Le
mardi 19 septembre au matin, la Direction générale de la sécurité intérieure
(DGSI) a perquisitionné pendant plus de 10 heures le domicile de la journaliste
d’investigation de Disclose, Ariane Lavrilleux, et l’a mise en garde
à vue 48 heures « pour compromission
du secret de la Défense nationale et divulgations d'identité de militaires »
en raison de ses articles
sur l’armée française en Egypte et l’opération française “Sirli”.
Un rassemblement
en soutien à Ariane Lavrilleux, organisé par Disclose et RSF, est organisé
ce mercredi 20 septembre à 18h30, place de la République à Paris. La DGSI s’attaque
« au principe du secret des sources » selon RSF.
Le scandale monte rapidement. Plusieurs partis
politiques sont présents au rassemblement, EELV, LFI et le PS.
Que signifie collaborer avec la
dictature égyptienne de Sissi ? Est-ce une dictature comme une autre ?
Dans un classement
africain du niveau de dictature, deux dictatures sont au niveau le plus élevé
de répression de toutes les libertés, l’Erythrée totalitaire et sans élection,
et l’Egypte généralement observé dans le cadre du Moyen-Orient. Les révélations
sur l’opération française “Sirli” ont rappelé à ceux et celles qui faisaient
semblant de ne pas le savoir à quel point il est problématique de collaborer avec
une dictature de très haut niveau. L’attaque actuelle de la liberté de la
presse en France en est une nouvelle démonstration.
Quels sont les ministres concernés ?

## [Consigne 1]
Traduisez en anglais cette phrase du texte sur Ariane Lavrilleux : « Plusieurs partis politiques sont présents au rassemblement, EELV, LFI et le PS. »

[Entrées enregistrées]

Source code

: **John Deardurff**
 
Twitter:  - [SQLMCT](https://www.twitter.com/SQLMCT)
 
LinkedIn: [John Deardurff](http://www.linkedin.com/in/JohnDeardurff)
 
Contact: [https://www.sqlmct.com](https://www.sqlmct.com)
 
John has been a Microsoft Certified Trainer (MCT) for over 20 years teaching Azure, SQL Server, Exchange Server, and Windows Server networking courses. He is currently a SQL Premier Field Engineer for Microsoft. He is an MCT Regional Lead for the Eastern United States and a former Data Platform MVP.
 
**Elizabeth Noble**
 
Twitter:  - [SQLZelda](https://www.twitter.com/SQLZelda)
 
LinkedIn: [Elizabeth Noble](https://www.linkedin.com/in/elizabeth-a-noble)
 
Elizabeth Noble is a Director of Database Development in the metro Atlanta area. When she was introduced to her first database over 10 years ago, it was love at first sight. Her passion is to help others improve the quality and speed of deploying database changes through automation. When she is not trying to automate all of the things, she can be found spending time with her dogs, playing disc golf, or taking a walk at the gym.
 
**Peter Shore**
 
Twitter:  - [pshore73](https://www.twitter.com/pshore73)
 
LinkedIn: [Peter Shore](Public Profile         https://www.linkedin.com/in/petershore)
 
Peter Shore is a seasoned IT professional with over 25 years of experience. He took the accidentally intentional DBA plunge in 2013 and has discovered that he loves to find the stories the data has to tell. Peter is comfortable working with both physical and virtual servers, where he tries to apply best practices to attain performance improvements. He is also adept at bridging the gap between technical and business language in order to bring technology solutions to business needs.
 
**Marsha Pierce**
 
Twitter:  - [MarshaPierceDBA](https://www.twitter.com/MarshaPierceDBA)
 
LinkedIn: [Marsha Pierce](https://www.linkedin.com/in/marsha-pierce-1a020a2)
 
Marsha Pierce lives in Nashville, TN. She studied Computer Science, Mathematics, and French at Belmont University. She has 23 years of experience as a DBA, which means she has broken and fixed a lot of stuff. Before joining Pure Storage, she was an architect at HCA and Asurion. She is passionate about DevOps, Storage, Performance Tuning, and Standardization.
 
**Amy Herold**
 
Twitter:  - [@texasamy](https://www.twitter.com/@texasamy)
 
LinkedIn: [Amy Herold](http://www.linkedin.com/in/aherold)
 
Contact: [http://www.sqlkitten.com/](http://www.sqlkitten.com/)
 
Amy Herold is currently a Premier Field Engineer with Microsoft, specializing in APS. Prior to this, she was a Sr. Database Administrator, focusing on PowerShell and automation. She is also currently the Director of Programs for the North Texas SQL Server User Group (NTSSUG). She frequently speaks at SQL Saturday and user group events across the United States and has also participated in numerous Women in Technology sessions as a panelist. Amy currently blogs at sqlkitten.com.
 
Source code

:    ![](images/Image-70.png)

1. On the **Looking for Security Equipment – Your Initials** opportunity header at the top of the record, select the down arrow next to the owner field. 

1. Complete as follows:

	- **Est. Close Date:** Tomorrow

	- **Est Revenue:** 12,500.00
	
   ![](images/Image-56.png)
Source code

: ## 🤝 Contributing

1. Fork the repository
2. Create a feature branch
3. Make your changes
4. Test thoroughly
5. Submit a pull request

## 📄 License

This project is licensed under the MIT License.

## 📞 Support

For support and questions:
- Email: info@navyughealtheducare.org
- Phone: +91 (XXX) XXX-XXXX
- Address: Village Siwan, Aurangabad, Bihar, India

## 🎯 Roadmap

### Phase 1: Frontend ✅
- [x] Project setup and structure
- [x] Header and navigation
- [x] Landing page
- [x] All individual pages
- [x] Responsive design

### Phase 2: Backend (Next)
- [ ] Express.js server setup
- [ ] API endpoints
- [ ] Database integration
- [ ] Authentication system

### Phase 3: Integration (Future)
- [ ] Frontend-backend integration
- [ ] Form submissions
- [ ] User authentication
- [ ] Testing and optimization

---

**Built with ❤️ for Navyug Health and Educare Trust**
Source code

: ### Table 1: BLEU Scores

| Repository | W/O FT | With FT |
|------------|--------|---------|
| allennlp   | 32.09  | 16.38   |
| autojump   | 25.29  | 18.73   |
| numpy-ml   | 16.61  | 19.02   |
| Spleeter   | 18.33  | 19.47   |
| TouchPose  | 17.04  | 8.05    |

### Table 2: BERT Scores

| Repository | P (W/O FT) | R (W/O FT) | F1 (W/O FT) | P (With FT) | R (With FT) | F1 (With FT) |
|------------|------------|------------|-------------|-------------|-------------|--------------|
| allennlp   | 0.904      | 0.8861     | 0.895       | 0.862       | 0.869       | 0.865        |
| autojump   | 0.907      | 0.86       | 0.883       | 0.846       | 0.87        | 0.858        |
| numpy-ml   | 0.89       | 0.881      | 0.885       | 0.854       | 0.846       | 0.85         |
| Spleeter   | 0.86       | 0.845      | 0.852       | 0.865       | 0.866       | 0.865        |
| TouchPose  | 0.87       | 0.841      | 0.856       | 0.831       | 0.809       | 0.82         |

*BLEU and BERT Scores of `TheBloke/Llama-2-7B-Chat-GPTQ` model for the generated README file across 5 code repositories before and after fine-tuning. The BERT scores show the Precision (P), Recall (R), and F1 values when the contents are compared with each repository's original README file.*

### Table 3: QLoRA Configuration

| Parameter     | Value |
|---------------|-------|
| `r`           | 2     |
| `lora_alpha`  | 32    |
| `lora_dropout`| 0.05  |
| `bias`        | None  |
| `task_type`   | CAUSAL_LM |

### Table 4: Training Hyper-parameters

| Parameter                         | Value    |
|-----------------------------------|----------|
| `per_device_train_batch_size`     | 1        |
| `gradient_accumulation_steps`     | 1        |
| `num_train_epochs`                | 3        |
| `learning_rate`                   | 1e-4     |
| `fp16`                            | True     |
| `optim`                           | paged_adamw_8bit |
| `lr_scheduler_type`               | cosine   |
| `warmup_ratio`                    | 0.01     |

## [Consigne 2]
Dans les enregistrements, mettez s'il vous plaît sous forme de liste JSON de chaînes les lignes allant de celle qui contient « This project is » jusqu'à celle qui contient « ## 🎯 Roadmap », toutes deux comprises, à raison d'une chaîne par ligne et sans les lignes vides.

## [Corrigé 1]
Several political parties are present at the rally: EELV, LFI and the PS.

## [Corrigé 2]
[
  "This project is licensed under the MIT License.",
  "## 📞 Support",
  "For support and questions:",
  "- Email: info@navyughealtheducare.org",
  "- Phone: +91 (XXX) XXX-XXXX",
  "- Address: Village Siwan, Aurangabad, Bihar, India",
  "## 🎯 Roadmap"
]